In Letter II. we dwelt at some length on the absurdity of supposing that we Jews have the vanity to consider our nation as being exclusively cared for by the universal Father. The exposition about to be given of the divine plan for the government of man, brief as it must be because of the pressing necessity for timely treating other points, if it have not the effect of causing to cease all farther attempts to impose that fallacy upon a sometimes too credulous public, may yet tend to put them on their guard against such attempts; and as the relevancy of the exposition to the union of the congregations will not fail to be more and more perceived as we proceed with it, we deem it needless to delay entering upon our undertaking by stopping to offer apologies, and again claiming attention to that which is intimately connected with Israel’s mission, and consequently with a union suggested as the means for better enabling that portion of the nation settled in these states properly to fulfill it.
But those who, by saltation, may be eager to arrive at results, will probably be reconciled to our cause, by observing that in the Occident for February, the reverend Editor, in an article headed “The results of union,” ably adverts to several excellent practical objects worthy of engaging the attention of the united congregations.
Thus, the exalted motive for meeting, and for resolving to recommend the union question, as, likewise, the objects that might be accomplished through its means, are being simultaneously brought under notice.
That the efforts of the zealous may rouse the Jewish people in these states to a sense of their duty, must be the fervent prayer of every well-wisher of theirs and of all who are desirous to see properly performed the office with which our nation has been invested.
It is one of the great effects of a divine revelation, to have opened the eye and mind to the beautiful harmony of the crea<<44>>tion,—to have expelled superstition from the earth, by referring to rational causes those phenomena which anciently terrified benighted understandings;—to have substituted in the place of vain hopes and groundless fears, a firm and sensible reliance on the wisdom, justice, and goodness of the Creator of the wonders which, presenting themselves everywhere, above, below, and around us, testify that nothing exists which is not subjected to laws framed and imposed by infinite wisdom and beneficence. How amazingly have the truths disclosed by a divine revelation contributed to place science on an eminence whence such discoveries are daily made as astonish the atom,—man, at the profundity of his own knowledge!
Would that all who profit by it were humbly and reverently to acknowledge the source to which they are indebted, for being able to penetrate so deeply into the mysteries of nature, or rather into the works of their God.
From the grain of sand to the whole universe, all matter is found subject to laws that silently, but undeviatingly, perform the part assigned to each by their Maker. The vegetable kingdom, displaying matter in a state of organization, is equally governed by laws it cannot but observe. Organic and inorganic matter, as manifested in the vegetable and mineral kingdoms, exhibit no signs of possessing a will or ability to contravene any one of the inexorable laws that govern them.

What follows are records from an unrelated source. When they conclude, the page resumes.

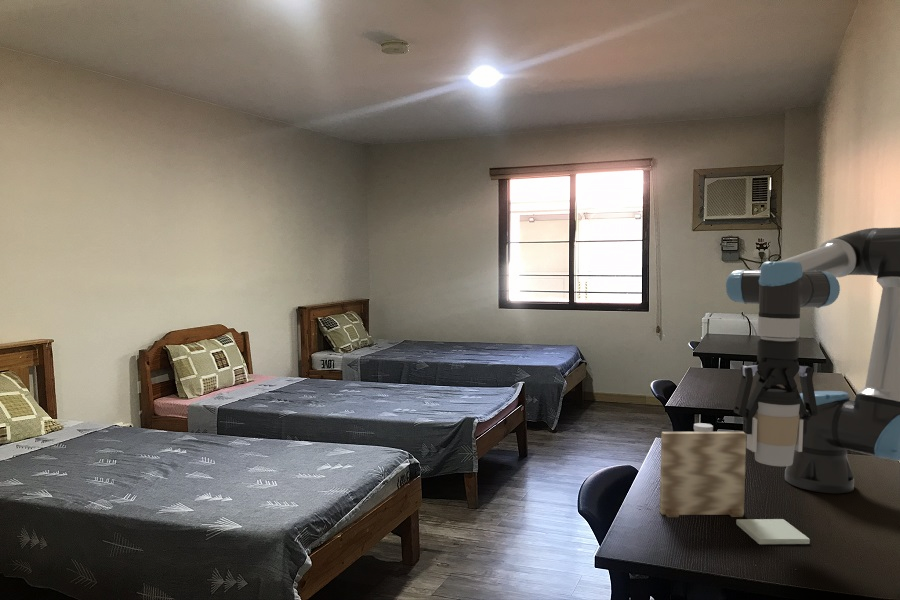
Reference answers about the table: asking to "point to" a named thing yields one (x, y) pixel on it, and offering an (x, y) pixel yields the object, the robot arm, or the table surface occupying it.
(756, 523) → the mat
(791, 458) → the coffee cup
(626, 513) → the table surface
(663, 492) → the screen
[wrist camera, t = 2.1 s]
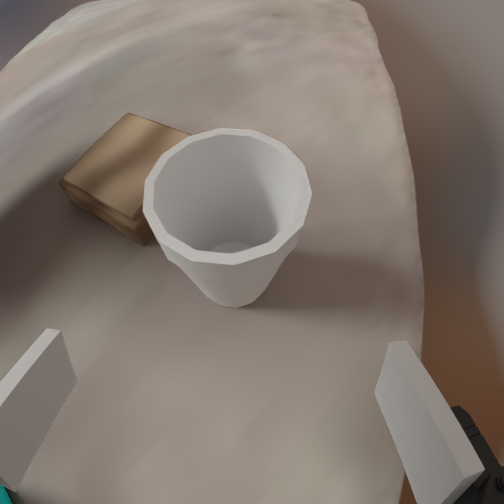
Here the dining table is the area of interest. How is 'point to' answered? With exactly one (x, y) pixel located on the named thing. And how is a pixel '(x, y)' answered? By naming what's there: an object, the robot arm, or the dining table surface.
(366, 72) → the dining table surface
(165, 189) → the foam cup
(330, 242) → the dining table surface
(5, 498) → the donuts
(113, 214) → the pedestal
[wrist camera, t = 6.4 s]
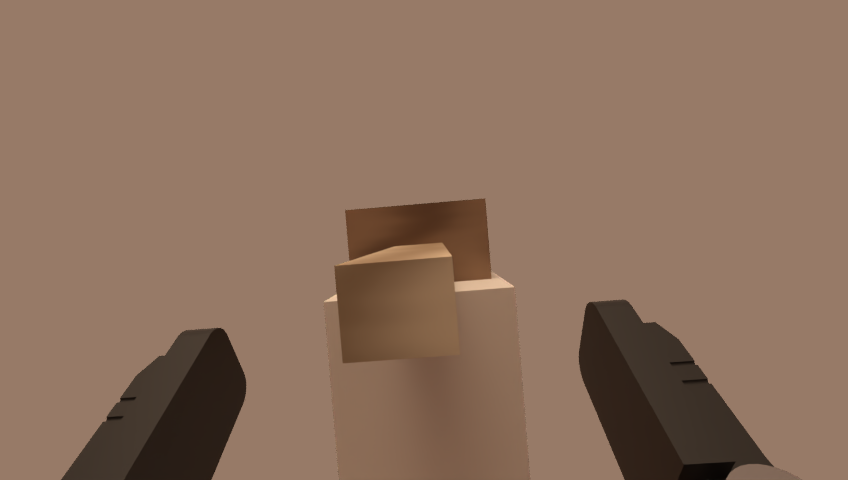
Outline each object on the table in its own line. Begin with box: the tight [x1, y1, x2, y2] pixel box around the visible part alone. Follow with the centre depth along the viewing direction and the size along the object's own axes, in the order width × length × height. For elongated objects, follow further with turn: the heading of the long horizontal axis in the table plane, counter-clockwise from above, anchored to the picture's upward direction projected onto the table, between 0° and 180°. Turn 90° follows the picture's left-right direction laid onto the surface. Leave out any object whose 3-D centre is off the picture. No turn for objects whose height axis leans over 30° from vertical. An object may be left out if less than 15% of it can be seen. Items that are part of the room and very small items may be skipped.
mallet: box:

We are next presented with the animal kingdom,—matter in a higher state of organization, in combination with a mysterious property that, in some, not of the human family, might indicate a faculty approximating to reason in man, but that it is at an immeasurable distance from it, in quality and extent. We find, however, that all, from the lowest to the highest, including man, are likewise governed by physical laws from which none can possibly swerve.

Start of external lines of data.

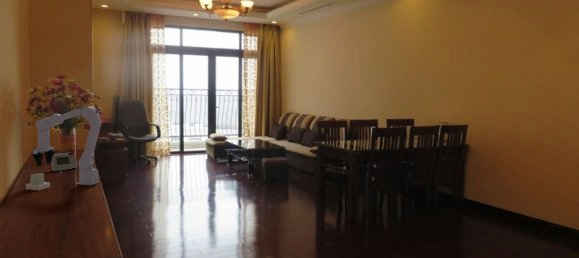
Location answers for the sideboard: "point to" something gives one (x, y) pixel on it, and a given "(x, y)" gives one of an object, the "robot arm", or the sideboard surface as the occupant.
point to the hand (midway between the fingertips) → (44, 164)
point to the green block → (37, 178)
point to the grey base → (38, 186)
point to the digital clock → (63, 162)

But the laws that govern man are, like himself, of a twofold nature. His corporeal frame is subject to the same physical laws as is that of animals of a lower grade than himself. His body grows and dissolves by similar processes to those that affect the bodies of the animals below him. He has no power by his will to contravene the operation of the laws laid down for all organized matter; but being also of a spiritual nature, he <<45>>is subject, likewise, to moral laws adapted to that nature,—these he has the ability to contravene.
All laws regarding sentient beings, as well as those that affect organic and inorganic matter not sentient, were doubtless framed ere the universe was called into existence. It is reasonable so to conclude; for the foresight, the adaptation of all things to their several purposes, the uniformity of design, and the harmony that reigns throughout, manifest themselves so strikingly, as to compel the belief that this earth and all it contains or appertaining to it, in fact the whole universe, is no work of blind chance, nor of necessity, but the result of a preconceived intention on the part of a First Cause,—a Creator,—a God whose attributes of prescience, wisdom, intelligence, beneficence, and power are infinite; who, not only called into existence but who superintends, and continually sustains his creation.

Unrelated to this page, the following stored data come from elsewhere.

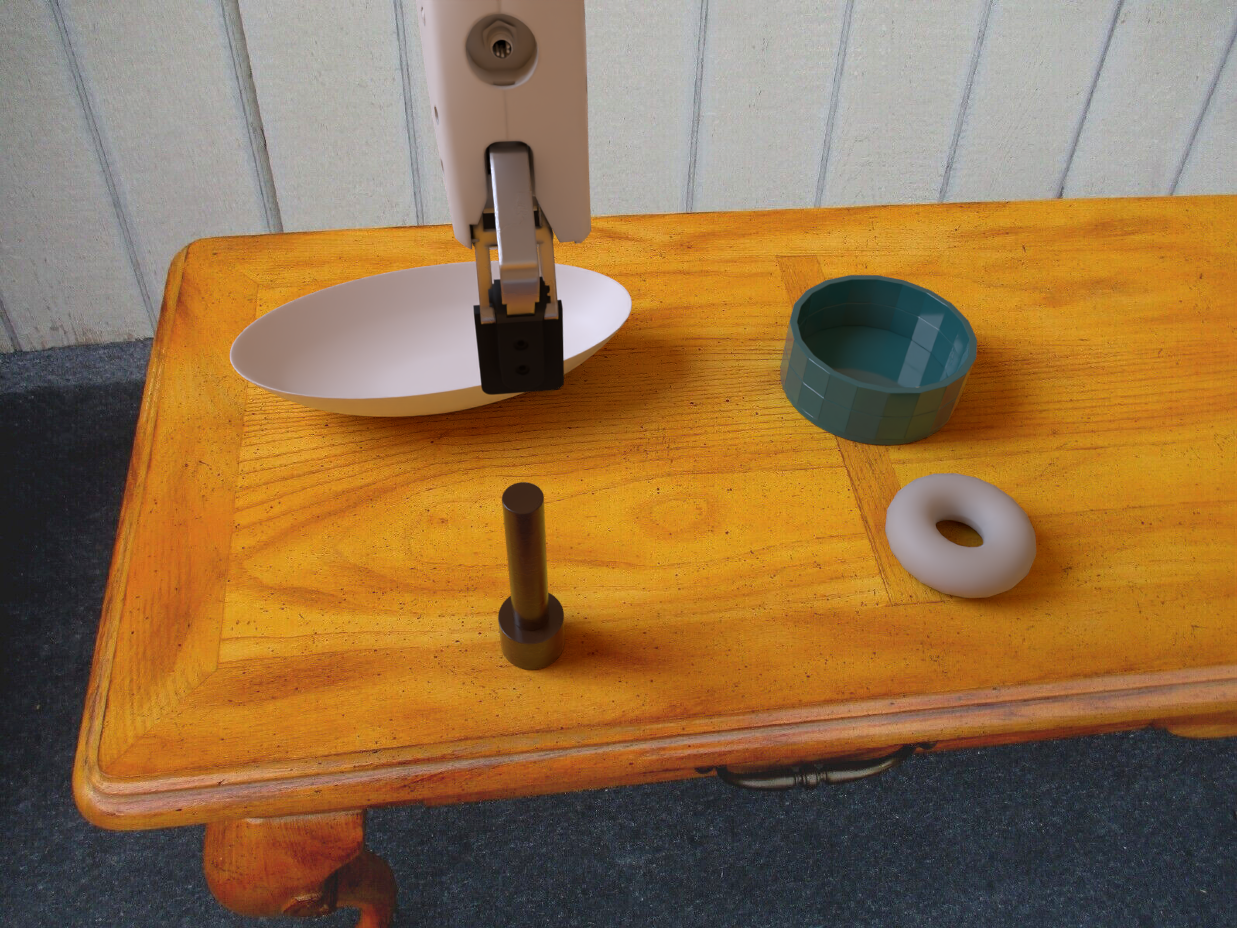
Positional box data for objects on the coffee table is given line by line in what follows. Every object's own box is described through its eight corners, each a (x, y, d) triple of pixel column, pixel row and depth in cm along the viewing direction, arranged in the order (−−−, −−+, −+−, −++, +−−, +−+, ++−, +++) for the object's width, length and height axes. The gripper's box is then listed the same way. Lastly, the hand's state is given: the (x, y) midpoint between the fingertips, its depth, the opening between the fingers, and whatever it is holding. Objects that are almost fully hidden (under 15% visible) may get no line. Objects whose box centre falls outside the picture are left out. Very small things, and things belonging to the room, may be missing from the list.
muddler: (577, 647, 60) (576, 503, 50) (524, 681, 58) (512, 539, 48) (540, 605, 62) (532, 458, 52) (488, 636, 60) (469, 491, 50)
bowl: (603, 300, 84) (605, 241, 79) (653, 415, 74) (658, 356, 70) (249, 353, 78) (229, 293, 73) (253, 487, 68) (230, 426, 64)
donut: (850, 527, 67) (950, 631, 61) (859, 495, 65) (965, 600, 59) (954, 477, 71) (1058, 571, 65) (967, 444, 68) (1077, 538, 62)
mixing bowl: (992, 395, 77) (1015, 342, 73) (874, 473, 71) (892, 420, 67) (860, 306, 84) (874, 254, 80) (743, 370, 78) (752, 317, 74)
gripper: (659, -45, 23) (631, 448, 35) (578, -223, 34) (579, 196, 47) (338, -37, 22) (426, 465, 34) (365, -223, 34) (424, 204, 46)
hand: (514, 310), depth 41 cm, fingers open, 9 cm apart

Whence comes that which is termed gravitation? Whence come chemical affinities? Whence all those other properties supposed inherent in matter? whence, but from the great God, whom it is awful to contemplate even through his beneficent works.
Can matter, which has not the ability for self-movement—can it have framed laws for itself? can it sustain itself? No, certainly not. The God that called it into existence is ever sustaining it, or it would instantly return to its original nothingness.
In the animals below man, that mysterious property so nearly allied, in some, to man’s reason, is, again, governed by an instinct that compels them to observe the laws imposed upon them; thus they may be said to be under the immediate and continual guidance of their Maker. They never, because they cannot, deviate from the course assigned to each; an unerring instinct teaches them to seek and use the means provided for their preservation, for consorting with their own kind; in fine, for attaining to that portion of happiness allotted to them, and for avoiding all that might be obnoxious to their well-being; whilst their wants, their sorrows, their joys, and their anxieties, being all comparatively limited in extent and intensity, and, above all, their inability to conceive abstract truths, induce the belief that their destination ends with their existence here.
Not so with man; he, of all created beings as always been the most difficult to comprehend; employing, ineffectually, the <<46>>minds of the acutest among the ancients, to solve the problem he presents.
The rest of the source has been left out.